◆ EXERCISE SET:
**1.** According to the passage on the fixing apparatus, what material is the front cover 112 formed of?
**2.** For each statement below, decide whether it agrees with the passage on the fixing apparatus. Answer yes or no, and quote the words from the passage that decide it.
(a) The stay 108 and the base plate 109 are formed of metallic plate.
(b) The lengthwise ends of the base plate 109 are connected to the side plates on the sleeve side.
(c) The opening 121 is at the upstream end of the frame 120.
**3.** Pick up the passage on the fixing apparatus after its final sentence and continue it.

All of the pair of side plates 107L and 107R, a stay 108, and a
base plate 109 are formed of metallic plate. These components of
the fixing apparatus 100 make up parts of the frame 120 of the
fixing apparatus 100. They provide the fixing apparatus 100 with
rigidity. In terms of the lengthwise direction of the fixing
apparatus 100 that is perpendicular to the recording medium
conveyance direction, the lengthwise ends of the stay 108 are
connected to the pair of side plates 107L and 107R, one for one, on
the sleeve side. Further, the lengthwise ends of the base plate 109
are connected to the pair of side plates 107L and 107R, one for
one, on the pressure roller side. A front cover 112 that is
L-shaped in cross section, is formed of resin. A bottom portion of
the front cover 112 is connected to the stay 108, functioning
thereby as a part of the frame 120 of the fixing apparatus 100.
That is, the frame 120 is made up of the pair of side plates 107L
and 107R, the stay 108, the base plate 109, and the front over 112.
This frame 120 internally holds: the sleeve 101 fitted around the
combination of the heater 103, the holder 104, and the pressure
roller 102, and the pressure roller 102 that forms the nip N in
cooperation with the sleeve 101. In terms of the recording
conveyance direction, the downstream end of the frame 120 has an
opening 121 for allowing a sheet P of recording medium to move
through the nip N. The fixing apparatus 100 is structured so that a
sheet P of recording medium is introduced into the nip N through
the area between the stay 108 and the base plate 109, and as the
sheet P comes out of the nip N, the sheet P is discharged from the
fixing apparatus 100 through the opening 121 after being conveyed
through the area between the front cover 112 and the base plate
109.

◆ EXTRACTED RECORDS:
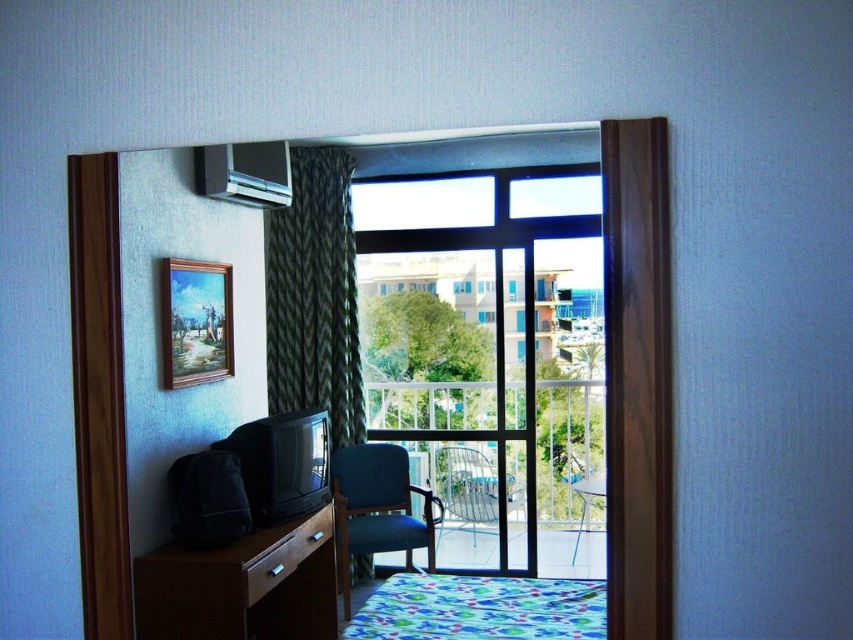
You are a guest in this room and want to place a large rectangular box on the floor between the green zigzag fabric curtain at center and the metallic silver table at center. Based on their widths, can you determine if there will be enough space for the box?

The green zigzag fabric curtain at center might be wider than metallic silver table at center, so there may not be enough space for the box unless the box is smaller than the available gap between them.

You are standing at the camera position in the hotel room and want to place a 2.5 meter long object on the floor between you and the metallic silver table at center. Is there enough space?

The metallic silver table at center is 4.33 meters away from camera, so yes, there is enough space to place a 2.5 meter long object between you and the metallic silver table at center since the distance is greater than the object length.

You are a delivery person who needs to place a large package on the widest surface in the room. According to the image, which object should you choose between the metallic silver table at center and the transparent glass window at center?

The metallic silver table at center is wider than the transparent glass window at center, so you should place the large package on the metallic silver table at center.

--

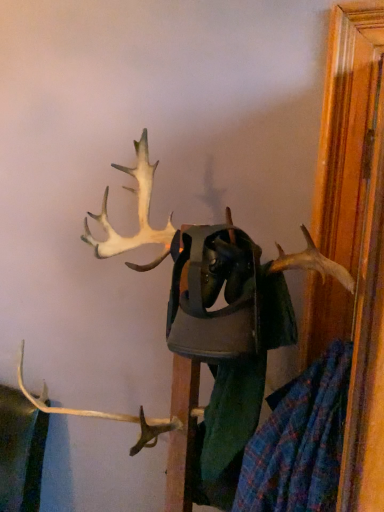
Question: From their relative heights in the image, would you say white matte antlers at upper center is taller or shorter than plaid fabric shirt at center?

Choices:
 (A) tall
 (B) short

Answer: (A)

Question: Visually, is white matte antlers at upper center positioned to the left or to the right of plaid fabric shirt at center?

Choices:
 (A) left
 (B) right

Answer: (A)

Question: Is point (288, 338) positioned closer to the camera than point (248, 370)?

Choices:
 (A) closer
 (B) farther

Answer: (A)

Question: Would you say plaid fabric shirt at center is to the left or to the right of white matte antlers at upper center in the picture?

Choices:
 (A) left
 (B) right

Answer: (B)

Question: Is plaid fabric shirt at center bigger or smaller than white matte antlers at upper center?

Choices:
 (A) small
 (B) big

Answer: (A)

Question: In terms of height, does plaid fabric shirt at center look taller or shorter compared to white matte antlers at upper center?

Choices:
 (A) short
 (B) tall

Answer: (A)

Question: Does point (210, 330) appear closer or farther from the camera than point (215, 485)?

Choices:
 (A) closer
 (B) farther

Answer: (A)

◆ ANSWERS TO THE TASKS:
**1.** Resin.

**2.**
(a) Yes: "All of the pair of side plates 107L and 107R, a stay 108, and a base plate 109 are formed of metallic plate."
(b) No: "the lengthwise ends of the base plate 109 are connected to the pair of side plates 107L and 107R, one for one, on the pressure roller side."
(c) No: "the downstream end of the frame 120 has an opening 121"

**3.**
Further, the pair of side plates 107L and 107R, the stay 108, and
the base plate 109 are surrounded by a rear cover 110, a top cover
111, the front cover 112, a left cover 117L, and a right cover
117R. That is, the base plate 109 is surrounded by the rear cover
110, whereas the pair of side plates 107L and 107R are surrounded
by the left and right covers 117L and 117R, respectively. Between
the pair of side covers 117L and 117R, the pressure roller sides of
the pair of side plates 107L and 107R are surrounded by the top
cover 111, whereas the sleeve sides of the pair of side plates 107L
and 107R are covered with the front cover 112. In other words, the
fixing apparatus 100 is structured so that the pair of side plates
107L and 107R, the stay 108, and the base plate 109 cannot be
touched by a user from outside the fixing apparatus 100.
The front cover 112 that faces the outward surface of the sleeve
101 is provided with a long and narrow opening 122 that is 16 mm in
dimension (width) in terms of the vertical direction that is
intersectional to the recording medium conveyance direction, and
200 mm in dimension (length) in terms of the horizontal direction
(length) that also is intersectional to the recording medium
conveyance direction. That is, the location of the opening 122 is
different from that of the opening 121. This opening 122 is fitted
with a piece of metallic net 113 that is for enhancing the
collision of vaporized wax particles among themselves. The fixing
apparatus 100 is structured so that air can freely flow through
this opening 122 fitted with the metallic net 113, which is
described later in greater detail.
<Airflow in Fixing Apparatus>
Next, referring to FIG. 17, the structure of the fixing apparatus
100 is described about the airflow in the fixing apparatus 100.
Part (a) of FIG. 17 is a sectional view of the portion of the
fixing apparatus 100 through which air is drawn out of the fixing
apparatus 100. Part (a) of FIG. 17 is for describing the airflow in
the fixing apparatus 100. Part (b) of FIG. 17 is a perspective view
of a combination of the frame 120, an air duct 114, a fan 115, and
an electrical portion 118. Part (b) of FIG. 17 is for showing the
airflow from the opening 122 of the frame 120 to the electrical
portion 118.
The air duct 114 is formed of resin. It is an air duct with which
the image forming apparatus main assembly 1001A is provided. The
air duct 114 connects between the front cover 112 and the fan 115.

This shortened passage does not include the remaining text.